25 Mai 2025

Der Fall Durov - Die sanfte Zensur in Europa (WELT+)

Der Fall Durov

Die sanfte Zensur in Europa (WELT+)
Von Jakob Schirrmacher, 24.05.2025, Lesedauer: 5 Minuten
Hat Frankreichs Geheimdienst vor der Wahl in Rumänien versucht, „konservative Stimmen zum Schweigen zu bringen“? Die Vorwürfe, die Telegram-Gründer Pavel Durov erhebt, wiegen schwer. Nun werden sie durch einen rumänischen Journalisten gestützt.
Ein Vorfall könnte einen langen Schatten auf das politische Selbstverständnis Europas werfen. Sollte zutreffen, was Telegram-Gründer Pavel Durov öffentlich behauptet, sehen wir uns mit einem Vorgang konfrontiert, der die Integrität unserer demokratischen Kultur infrage stellt. Demnach soll Nicolas Lerner, Direktor des französischen Auslandsgeheimdienstes DGSE, kurz vor der rumänischen Präsidentschaftsstichwahl am 18. Mai 2025 versucht haben, direkten Einfluss auf die Inhalte von Telegram zu nehmen – mit der Forderung, „konservative Stimmen in Rumänien zum Schweigen zu bringen“ und rechte Kanäle zu sperren. Der Vorwand: die Bekämpfung von Desinformation.
Durov verweigerte den Zugriff, berief sich auf die Meinungsfreiheit – und entblößte damit das, was sich zunehmend als strukturelles Machtgefüge abzeichnet: eine neue, hybride Form politischer Kontrolle, in der Geheimdienste, supranationale Institutionen und Plattformbetreiber ein informelles Regime der Zensur etablieren. Der französische Staat, flankiert vom Außenministerium, bestreitet die Vorwürfe energisch. Man habe sich lediglich über Inhalte mit Terrorbezug oder Kinderpornografie beklagt, nicht über Politik. Doch der Kontext macht diese Verteidigung fragil. Denn die Wahl in Rumänien war keine gewöhnliche: Sie war ein Stellvertreterkrieg auf dem Feld der Narrative. Nicușor Dan, pro-europäisch, westlich, systemkonform. George Simion, rechts, EU-skeptisch, unberechenbar. Die Wahl war kein bloßer Urnengang – sie war ein Testfall geopolitischer Loyalität.
Und Telegram? Die Plattform wurde zur Bühne dieser Machtfrage erklärt. Rumäniens Regierung, Frankreich und die EU verweisen auf russische Einflussoperationen. Doch hier liegt der epistemische Kurzschluss: Der bloße Verdacht russischer Manipulation wird allzu oft zur Legitimationgrundlage für präventive Eingriffe erklärt, auch gegen legitime Stimmen. Der Generalverdacht ersetzt die Differenzierung. Und der Begriff der Desinformation wird zum Gummiparagrafen, mit dem politische Abweichung zum sicherheitspolitischen Risiko umdeklariert wird.
Man muss die Chronologie betrachten. Bereits die erste Wahlrunde im November 2024 wurde annulliert – wegen russischer Desinformationskampagnen. Das war beispiellos. Und es lieferte den Präzedenzfall, auf den sich nun alle stützen, um auch im Mai 2025 jede digitale Abweichung als potenzielle Bedrohung zu markieren. Tatsächlich stützt ein Bericht des rumänischen Journalisten Marius Tuca die Darstellung von Durov: Demnach hat der französische Geheimdienstchef Lerner in Rumänien nur zwei Tage nach der Wahl besucht. Der Wahlsieg von Dan mit 53,6 Prozent der Stimmen wurde gefeiert als Sieg Europas. Doch was, wenn es zugleich ein Sieg der Informationskontrolle war?
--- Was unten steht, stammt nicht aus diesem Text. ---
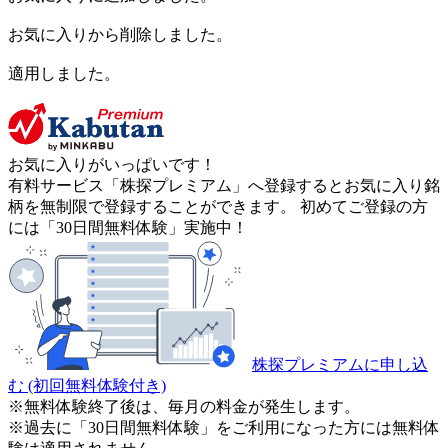
お気に入りから削除しました。
適用しました。
お気に入りがいっぱいです！
有料サービス「株探プレミアム」へ登録するとお気に入り銘
柄を無制限で登録することができます。 初めてご登録の方
には「30日間無料体験」実施中！
株探プレミアムに申し込
む
(初回無料体験付き)
※無料体験終了後は、毎月の料金が発生します。
※過去に「30日間無料体験」をご利用になった方には無料体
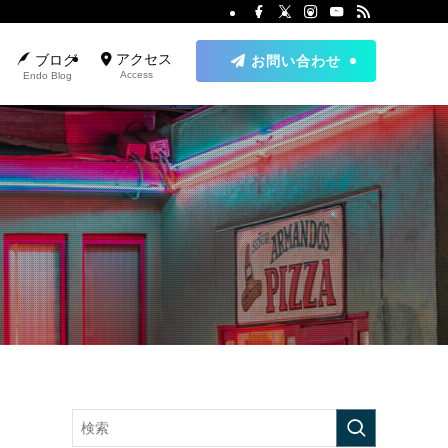
アクセス
ブログ
お問い合わせ
Access
Endo Blog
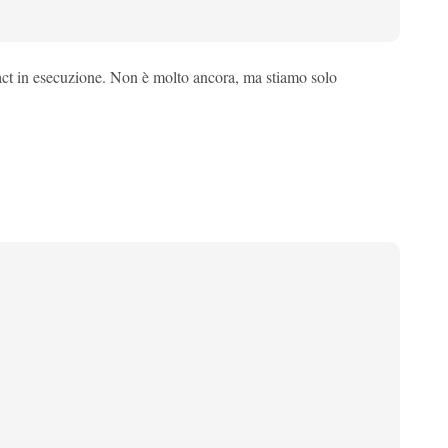
act in esecuzione. Non è molto ancora, ma stiamo solo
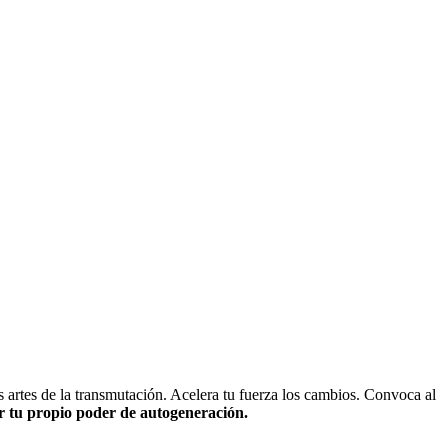
s artes de la transmutación. Acelera tu fuerza los cambios. Convoca al
r tu propio poder de autogeneración.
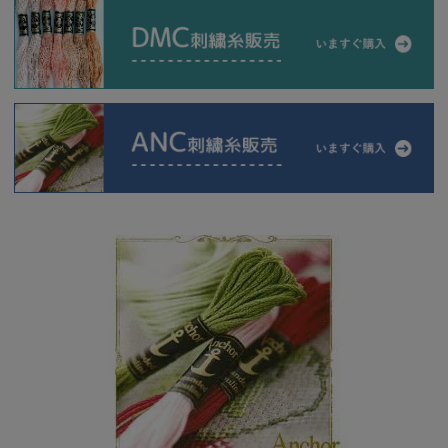
当店について
よくあるご質問
ご利用ガイド
送料とお支払い方法について
返品特約について
新規会員登録
会員規約について
特定商取引法について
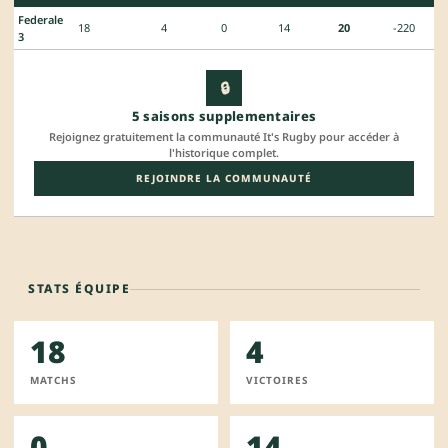
Federale
18
4
0
14
20
-220
3
🔒
5 saisons supplementaires
Rejoignez gratuitement la communauté It's Rugby pour accéder à
l'historique complet.
REJOINDRE LA COMMUNAUTÉ
STATS ÉQUIPE
18
4
MATCHS
VICTOIRES
0
14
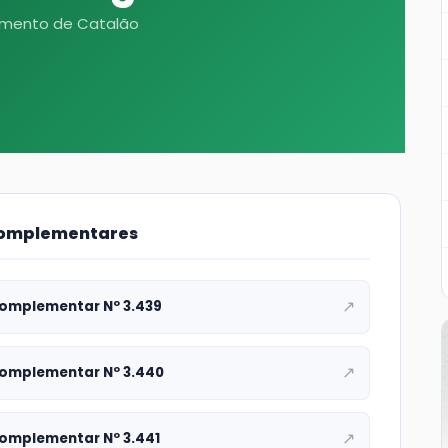
imento de Catalão
Complementares
↗
Complementar Nº 3.439
↗
Complementar Nº 3.440
↗
Complementar Nº 3.441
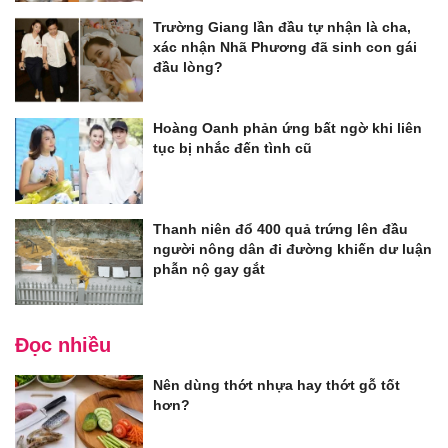
Trường Giang lần đầu tự nhận là cha,
xác nhận Nhã Phương đã sinh con gái
đầu lòng?
Hoàng Oanh phản ứng bất ngờ khi liên
tục bị nhắc đến tình cũ
Thanh niên đổ 400 quả trứng lên đầu
người nông dân đi đường khiến dư luận
phẫn nộ gay gắt
Đọc nhiều
Nên dùng thớt nhựa hay thớt gỗ tốt
hơn?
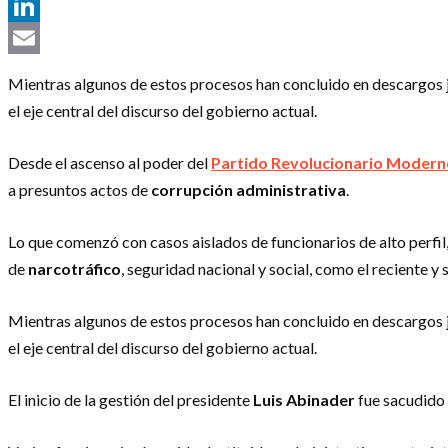
Telegram
LinkedIn
Email
Mientras algunos de estos procesos han concluido en descargos ju
el eje central del discurso del gobierno actual.
Desde el ascenso al poder del
Partido Revolucionario Modern
a presuntos actos de
corrupción administrativa
.
Lo que comenzó con casos aislados de funcionarios de alto perfil
de
narcotráfico
, seguridad nacional y social, como el reciente y
Mientras algunos de estos procesos han concluido en descargos ju
el eje central del discurso del gobierno actual.
El inicio de la gestión del presidente
Luis Abinader
fue sacudido 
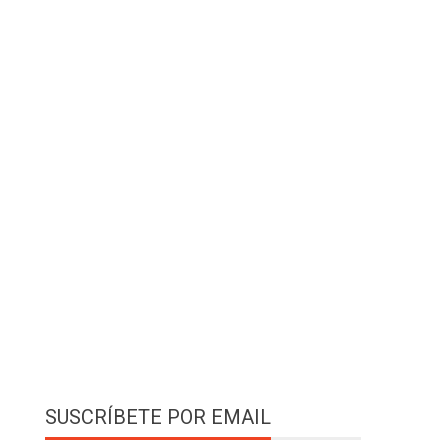
SUSCRÍBETE POR EMAIL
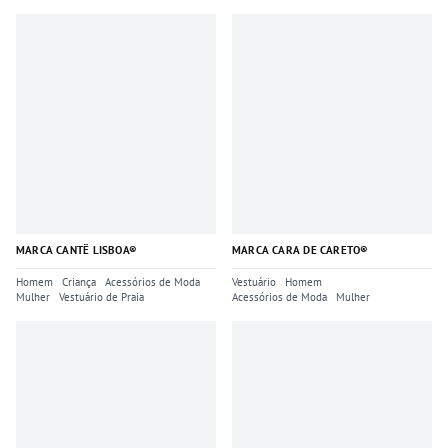
MARCA CANTÊ LISBOA®
MARCA CARA DE CARETO®
Homem
Criança
Acessórios de Moda
Vestuário
Homem
Mulher
Vestuário de Praia
Acessórios de Moda
Mulher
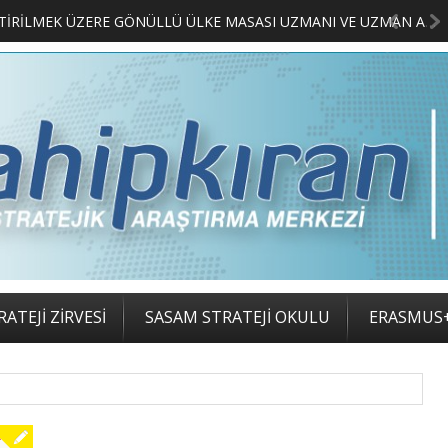
MERKEZİMİZ BÜNYESİNDE YETİŞTİRİLMEK ÜZERE GÖNÜLLÜ ÜLKE MASASI UZMANI VE UZMAN ADAYLARI ARIYORUZ
ATEJİ ZİRVESİ
SASAM STRATEJİ OKULU
ERASMUS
Demokratien definieren sich nicht nur über freie Wahlen, sondern über offene Diskurse. Wenn aber die Verteidigung der Demokratie darin besteht, algorithmisch bestimmte Inhalte zu unterdrücken oder Plattformbetreiber unter Druck zu setzen – dann wird Demokratie zur Simulation ihrer selbst. Die Totalität entsteht nicht mehr durch Verbot, sondern durch Erwartung. Wenn Durov die Wahrheit sagt, dann wurde er nicht gezwungen – sondern um Kooperation gebeten. Sanft. Indirekt. Und genau das macht es so gefährlich.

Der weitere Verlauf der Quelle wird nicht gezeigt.